Okajima Hanae, Tanaka Osamu, Ushio Masahiro, Higuchi Yasuko, Nagai Yukiko, Iijima Katsuhiro, Horikawa Yoshio, Ijichi Kazuko
Department of Anesthesiology, Nishi-Kobe Medical Center, 5-7-1 Kojidai, Nishiku, Kobe, Hyogo, 651-2273, Japan.
Department of Anesthesiology, Kakogawa West City Hospital, 384-1 Yonedachohiratsu, Kakogawa, Hyogo, 675-8611, Japan.
J Anesth. 2015 Jun;29(3):373-378. doi: 10.1007/s00540-014-1947-y. Epub 2014 Nov 15.
Both paravertebral block (PVB) and thoracic epidural block (TEB) are recommended for postoperative pain relief after lung surgery. The addition of fentanyl to the anesthetic solution became popular for TEB because of the stronger effects; however, there have been few comparable trials about the addition of fentanyl to PVB. The purpose of this study was thus to compare postoperative analgesia, side effects, and complications between ultrasound-guided PVB (USG-PVB) and TEB with the addition of fentanyl to ropivacaine after lung surgery.
We examined 90 consecutive patients (age 18-75 years) scheduled for video-assisted thoracic surgery (VATS). In both groups, all blocks (four blocks in USG-PVB and one block in TEB) and one catheter insertion were performed preoperatively. Continuous postoperative infusion (0.1% ropivacaine plus fentanyl at 0.4 mg/day) was undertaken for 36 h in both groups. The recorded data included the verbal rating scale (VRS) for pain, blood pressure, side effects, complications for 2 days, and overall satisfaction score.
There was no difference in the frequency of taking supplemental analgesics (twice or more frequently), or in VRS. Hypotension occurred significantly more frequently in TEB (n = 7/33) than in PVB (n = 1/36) (P = 0.02); on the other hand, the incidences of PONV and pruritus, as well as overall satisfaction score, were similar. There were no complications in both groups; however, the catheters migrated intrathoracically in four patients in PVB.
USG-PVB achieved similar pain relief and lowered the incidence of hypotension compared with TEB. We conclude that both blocks with the same concentration of ropivacaine and fentanyl can provide adequate postoperative analgesia for VATS.

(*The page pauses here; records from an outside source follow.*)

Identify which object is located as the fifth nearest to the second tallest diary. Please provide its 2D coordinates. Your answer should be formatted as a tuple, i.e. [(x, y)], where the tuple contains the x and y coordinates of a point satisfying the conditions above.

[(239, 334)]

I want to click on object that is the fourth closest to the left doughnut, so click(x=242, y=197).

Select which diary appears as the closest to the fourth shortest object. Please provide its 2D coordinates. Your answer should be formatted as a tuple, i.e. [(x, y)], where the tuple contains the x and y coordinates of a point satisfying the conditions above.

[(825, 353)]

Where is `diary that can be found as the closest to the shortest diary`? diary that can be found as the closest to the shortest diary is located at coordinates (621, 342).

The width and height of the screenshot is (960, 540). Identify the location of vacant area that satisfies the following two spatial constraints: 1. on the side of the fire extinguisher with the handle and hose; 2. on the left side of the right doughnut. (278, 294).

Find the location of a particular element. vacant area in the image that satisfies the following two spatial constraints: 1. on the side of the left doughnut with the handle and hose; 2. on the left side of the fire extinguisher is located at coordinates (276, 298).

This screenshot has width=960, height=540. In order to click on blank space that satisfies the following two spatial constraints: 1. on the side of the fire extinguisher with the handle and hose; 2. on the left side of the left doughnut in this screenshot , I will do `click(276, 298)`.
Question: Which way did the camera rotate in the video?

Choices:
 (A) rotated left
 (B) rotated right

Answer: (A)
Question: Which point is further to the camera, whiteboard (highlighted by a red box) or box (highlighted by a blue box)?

椎旁阻滞(PVB)和胸段硬膜外阻滞(TEB)均被推荐用于肺手术后的术后疼痛缓解。由于效果更强,在麻醉溶液中添加芬太尼在TEB中很流行;然而,关于在PVB中添加芬太尼的可比试验很少。因此,本研究的目的是比较肺手术后超声引导下PVB(USG-PVB)和添加芬太尼的TEB在术后镇痛、副作用和并发症方面的差异。
我们检查了90例连续安排进行电视辅助胸腔镜手术(VATS)的患者(年龄18 - 75岁)。在两组中,所有阻滞(USG-PVB为四个阻滞点,TEB为一个阻滞点)和一次导管插入均在术前进行。两组均进行36小时的术后持续输注(0.1%罗哌卡因加0.4毫克/天芬太尼)。记录的数据包括疼痛的视觉模拟评分(VRS)、血压、副作用、2天内的并发症以及总体满意度评分。
补充镇痛药的使用频率(两次或更频繁)或VRS方面没有差异。TEB组(n = 7/33)低血压的发生频率明显高于PVB组(n = 1/36)(P = 0.02);另一方面,恶心呕吐和瘙痒的发生率以及总体满意度评分相似。两组均无并发症;然而,PVB组有4例患者的导管向胸腔内移位。
与TEB相比,USG-PVB实现了相似的疼痛缓解并降低了低血压的发生率。我们得出结论,相同浓度的罗哌卡因和芬太尼进行的两种阻滞均可为VATS提供充分的术后镇痛。